* [Your instructions] Print the lines that run from the line with "(polyline (pts (xy 8.382" to the line with "(polyline (pts (xy 8.636 -8.382)", keeping both end lines, exactly as they appear in the entries below, and nothing else.

"""

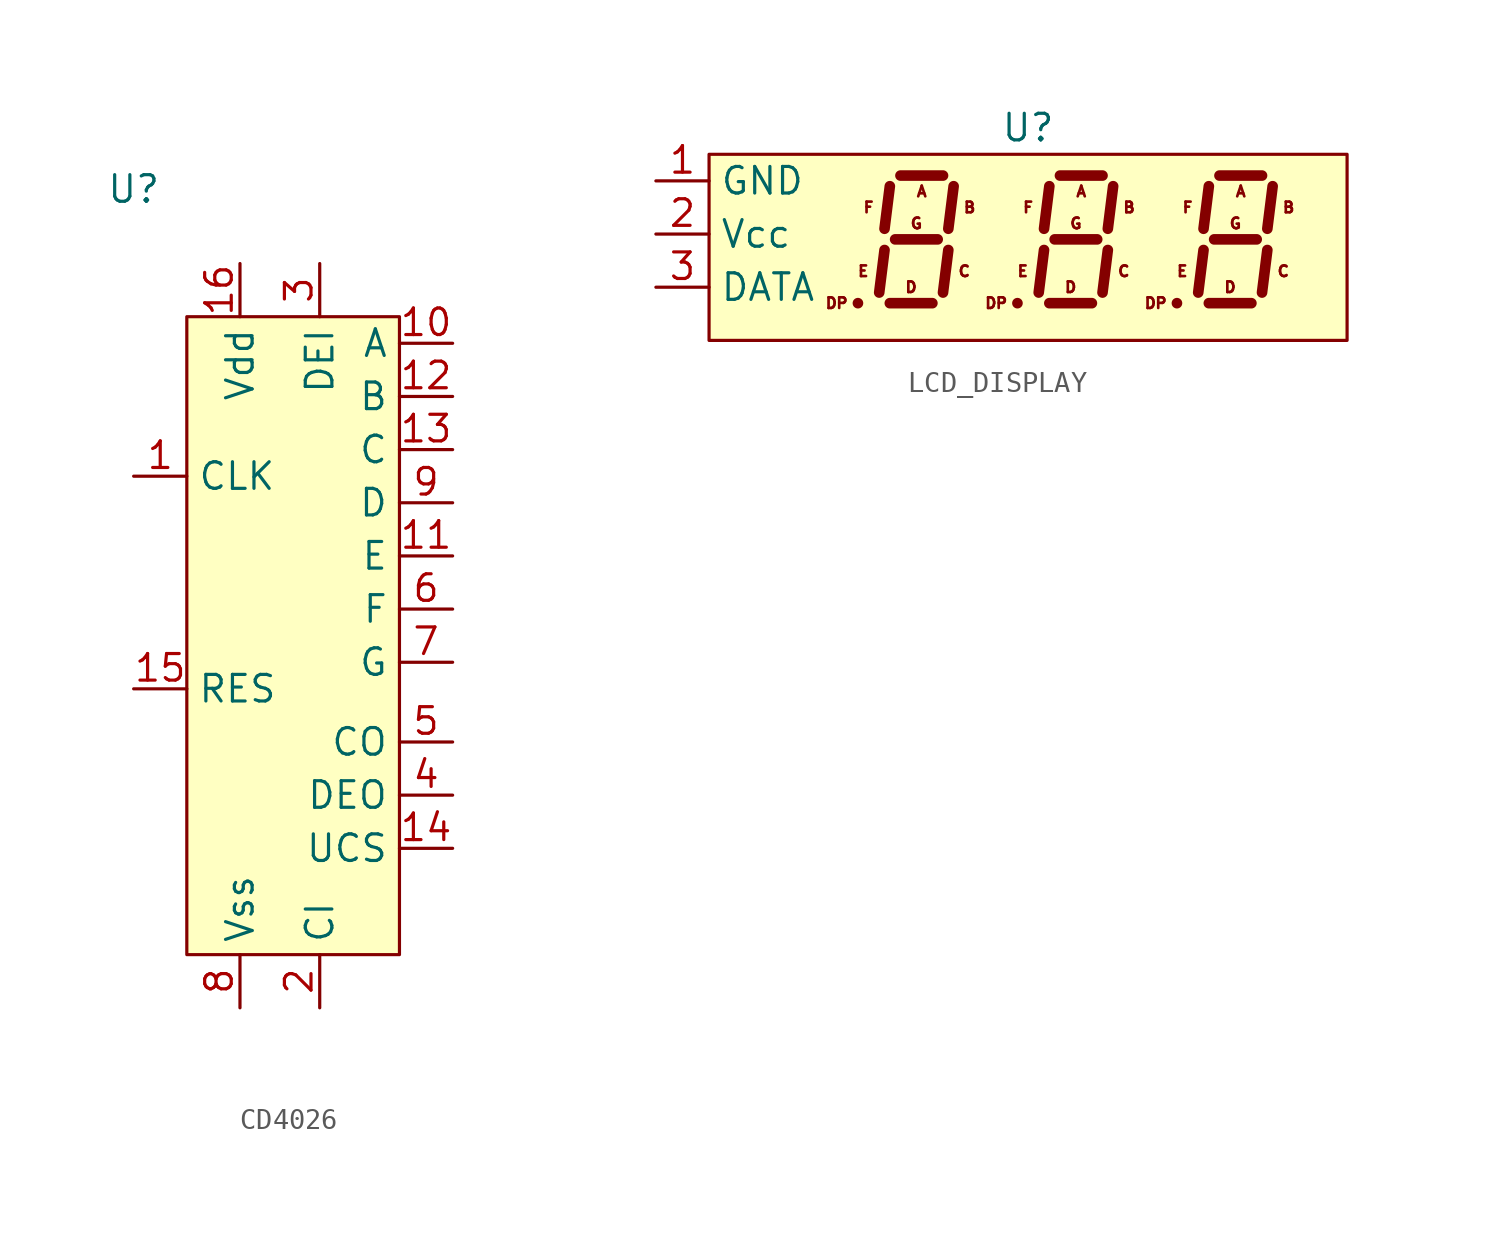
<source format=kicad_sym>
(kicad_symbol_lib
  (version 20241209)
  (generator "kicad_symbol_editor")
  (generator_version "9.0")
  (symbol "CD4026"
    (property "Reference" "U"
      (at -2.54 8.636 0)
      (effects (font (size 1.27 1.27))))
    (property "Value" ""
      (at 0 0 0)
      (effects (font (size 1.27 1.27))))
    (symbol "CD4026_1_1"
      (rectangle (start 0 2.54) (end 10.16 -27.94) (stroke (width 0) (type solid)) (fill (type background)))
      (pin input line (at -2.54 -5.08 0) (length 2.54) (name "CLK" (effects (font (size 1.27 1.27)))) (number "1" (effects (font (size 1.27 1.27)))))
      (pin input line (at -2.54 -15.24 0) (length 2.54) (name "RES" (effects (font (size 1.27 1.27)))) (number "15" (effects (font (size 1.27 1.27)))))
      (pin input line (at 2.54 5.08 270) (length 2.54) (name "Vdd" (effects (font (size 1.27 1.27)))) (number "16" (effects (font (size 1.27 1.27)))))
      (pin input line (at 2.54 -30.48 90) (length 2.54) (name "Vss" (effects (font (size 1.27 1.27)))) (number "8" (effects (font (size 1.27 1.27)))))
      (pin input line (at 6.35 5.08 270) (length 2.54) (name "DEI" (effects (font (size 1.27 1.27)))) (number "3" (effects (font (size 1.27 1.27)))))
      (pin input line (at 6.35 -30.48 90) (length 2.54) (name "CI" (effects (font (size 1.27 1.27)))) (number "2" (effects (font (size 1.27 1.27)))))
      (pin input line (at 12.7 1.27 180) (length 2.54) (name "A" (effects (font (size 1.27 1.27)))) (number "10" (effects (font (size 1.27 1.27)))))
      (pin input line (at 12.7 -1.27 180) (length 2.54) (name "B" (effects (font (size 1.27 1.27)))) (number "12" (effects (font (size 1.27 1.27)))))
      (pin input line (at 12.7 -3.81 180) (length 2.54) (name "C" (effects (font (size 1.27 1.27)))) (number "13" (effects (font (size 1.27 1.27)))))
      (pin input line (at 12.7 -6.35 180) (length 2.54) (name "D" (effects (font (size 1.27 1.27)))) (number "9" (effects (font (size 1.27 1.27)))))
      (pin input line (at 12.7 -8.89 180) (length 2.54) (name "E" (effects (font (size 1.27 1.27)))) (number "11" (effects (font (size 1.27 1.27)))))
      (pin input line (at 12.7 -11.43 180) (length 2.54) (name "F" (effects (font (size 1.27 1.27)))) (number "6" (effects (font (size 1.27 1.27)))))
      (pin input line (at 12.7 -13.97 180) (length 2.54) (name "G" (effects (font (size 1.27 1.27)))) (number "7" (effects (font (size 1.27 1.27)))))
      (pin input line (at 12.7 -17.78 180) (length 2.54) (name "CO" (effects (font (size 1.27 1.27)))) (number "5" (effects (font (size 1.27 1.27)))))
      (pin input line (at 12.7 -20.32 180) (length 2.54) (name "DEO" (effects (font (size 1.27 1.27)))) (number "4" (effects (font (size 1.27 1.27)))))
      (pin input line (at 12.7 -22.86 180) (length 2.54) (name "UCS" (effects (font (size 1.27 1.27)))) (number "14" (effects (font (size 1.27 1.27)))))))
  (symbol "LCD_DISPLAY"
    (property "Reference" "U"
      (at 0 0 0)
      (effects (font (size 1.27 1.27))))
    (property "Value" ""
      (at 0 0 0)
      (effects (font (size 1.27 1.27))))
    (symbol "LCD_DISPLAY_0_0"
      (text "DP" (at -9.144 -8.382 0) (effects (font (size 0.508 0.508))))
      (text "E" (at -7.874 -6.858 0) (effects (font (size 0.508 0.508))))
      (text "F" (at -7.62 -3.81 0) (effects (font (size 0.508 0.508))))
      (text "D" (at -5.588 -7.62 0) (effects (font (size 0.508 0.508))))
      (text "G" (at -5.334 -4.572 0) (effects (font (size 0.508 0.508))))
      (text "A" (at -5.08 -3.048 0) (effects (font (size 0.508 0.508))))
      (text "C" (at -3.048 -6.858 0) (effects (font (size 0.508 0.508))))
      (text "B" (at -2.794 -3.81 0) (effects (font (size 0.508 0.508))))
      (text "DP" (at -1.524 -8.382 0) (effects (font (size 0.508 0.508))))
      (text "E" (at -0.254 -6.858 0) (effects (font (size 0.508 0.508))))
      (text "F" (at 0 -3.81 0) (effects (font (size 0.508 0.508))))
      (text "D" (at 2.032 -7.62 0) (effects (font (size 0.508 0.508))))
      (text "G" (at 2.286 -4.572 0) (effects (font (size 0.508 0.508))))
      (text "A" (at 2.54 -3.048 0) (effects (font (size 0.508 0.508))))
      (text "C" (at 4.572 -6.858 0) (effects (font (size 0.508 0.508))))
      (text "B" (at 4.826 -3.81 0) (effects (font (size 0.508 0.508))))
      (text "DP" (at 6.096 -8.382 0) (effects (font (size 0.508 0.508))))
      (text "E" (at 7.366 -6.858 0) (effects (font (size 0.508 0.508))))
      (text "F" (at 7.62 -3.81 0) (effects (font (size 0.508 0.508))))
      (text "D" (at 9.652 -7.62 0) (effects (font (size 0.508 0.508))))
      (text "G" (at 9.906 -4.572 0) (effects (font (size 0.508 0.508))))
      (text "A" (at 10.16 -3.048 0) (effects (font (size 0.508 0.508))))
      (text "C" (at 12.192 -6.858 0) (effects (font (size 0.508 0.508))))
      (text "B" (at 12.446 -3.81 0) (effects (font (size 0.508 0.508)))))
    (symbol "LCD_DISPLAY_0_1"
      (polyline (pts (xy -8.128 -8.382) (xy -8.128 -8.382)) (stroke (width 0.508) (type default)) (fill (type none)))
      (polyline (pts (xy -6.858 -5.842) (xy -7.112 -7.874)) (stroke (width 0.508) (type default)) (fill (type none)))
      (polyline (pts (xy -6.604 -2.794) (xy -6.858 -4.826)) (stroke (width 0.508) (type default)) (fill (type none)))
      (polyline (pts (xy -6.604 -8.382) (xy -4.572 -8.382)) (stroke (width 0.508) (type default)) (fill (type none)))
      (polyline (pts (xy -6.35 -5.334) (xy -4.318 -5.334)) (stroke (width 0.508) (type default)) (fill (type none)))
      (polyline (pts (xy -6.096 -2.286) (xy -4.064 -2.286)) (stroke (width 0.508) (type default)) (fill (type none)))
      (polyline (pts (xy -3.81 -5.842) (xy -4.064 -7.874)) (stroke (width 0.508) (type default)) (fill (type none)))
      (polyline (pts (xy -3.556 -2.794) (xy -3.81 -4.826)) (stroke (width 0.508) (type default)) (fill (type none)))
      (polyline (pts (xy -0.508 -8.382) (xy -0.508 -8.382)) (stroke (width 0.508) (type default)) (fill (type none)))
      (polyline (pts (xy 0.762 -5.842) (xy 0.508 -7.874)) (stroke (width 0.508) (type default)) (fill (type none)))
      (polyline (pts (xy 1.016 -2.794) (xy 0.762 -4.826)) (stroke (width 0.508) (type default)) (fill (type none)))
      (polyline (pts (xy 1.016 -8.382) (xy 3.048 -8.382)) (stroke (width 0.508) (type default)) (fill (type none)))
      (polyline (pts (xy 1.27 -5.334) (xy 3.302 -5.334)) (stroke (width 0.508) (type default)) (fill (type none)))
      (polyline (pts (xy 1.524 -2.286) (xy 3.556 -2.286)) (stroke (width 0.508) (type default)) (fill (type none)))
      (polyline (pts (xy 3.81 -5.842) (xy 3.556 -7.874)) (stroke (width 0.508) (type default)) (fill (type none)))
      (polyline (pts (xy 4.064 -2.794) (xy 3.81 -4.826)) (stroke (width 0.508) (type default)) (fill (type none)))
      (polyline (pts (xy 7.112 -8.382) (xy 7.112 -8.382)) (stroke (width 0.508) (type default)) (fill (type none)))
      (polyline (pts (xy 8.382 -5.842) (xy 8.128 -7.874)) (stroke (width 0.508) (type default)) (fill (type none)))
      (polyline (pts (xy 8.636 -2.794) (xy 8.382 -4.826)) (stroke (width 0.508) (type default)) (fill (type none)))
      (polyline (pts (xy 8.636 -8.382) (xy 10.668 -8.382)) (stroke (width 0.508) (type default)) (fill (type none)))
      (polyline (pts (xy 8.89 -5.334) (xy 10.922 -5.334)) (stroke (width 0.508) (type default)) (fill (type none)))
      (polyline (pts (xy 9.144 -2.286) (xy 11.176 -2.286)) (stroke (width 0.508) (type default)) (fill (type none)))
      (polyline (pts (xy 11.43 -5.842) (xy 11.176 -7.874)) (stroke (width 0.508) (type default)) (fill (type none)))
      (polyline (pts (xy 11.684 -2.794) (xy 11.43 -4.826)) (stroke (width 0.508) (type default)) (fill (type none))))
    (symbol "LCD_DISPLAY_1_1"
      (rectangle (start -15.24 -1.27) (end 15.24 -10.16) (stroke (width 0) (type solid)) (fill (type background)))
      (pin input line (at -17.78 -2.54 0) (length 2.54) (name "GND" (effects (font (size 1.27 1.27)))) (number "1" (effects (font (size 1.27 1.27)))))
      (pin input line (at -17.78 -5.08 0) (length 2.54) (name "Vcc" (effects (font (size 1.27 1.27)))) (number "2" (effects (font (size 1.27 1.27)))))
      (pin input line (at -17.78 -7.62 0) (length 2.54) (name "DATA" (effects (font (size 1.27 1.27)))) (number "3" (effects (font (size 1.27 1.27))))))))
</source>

"""

* [Response area]
      (polyline (pts (xy 8.382 -5.842) (xy 8.128 -7.874)) (stroke (width 0.508) (type default)) (fill (type none)))
      (polyline (pts (xy 8.636 -2.794) (xy 8.382 -4.826)) (stroke (width 0.508) (type default)) (fill (type none)))
      (polyline (pts (xy 8.636 -8.382) (xy 10.668 -8.382)) (stroke (width 0.508) (type default)) (fill (type none)))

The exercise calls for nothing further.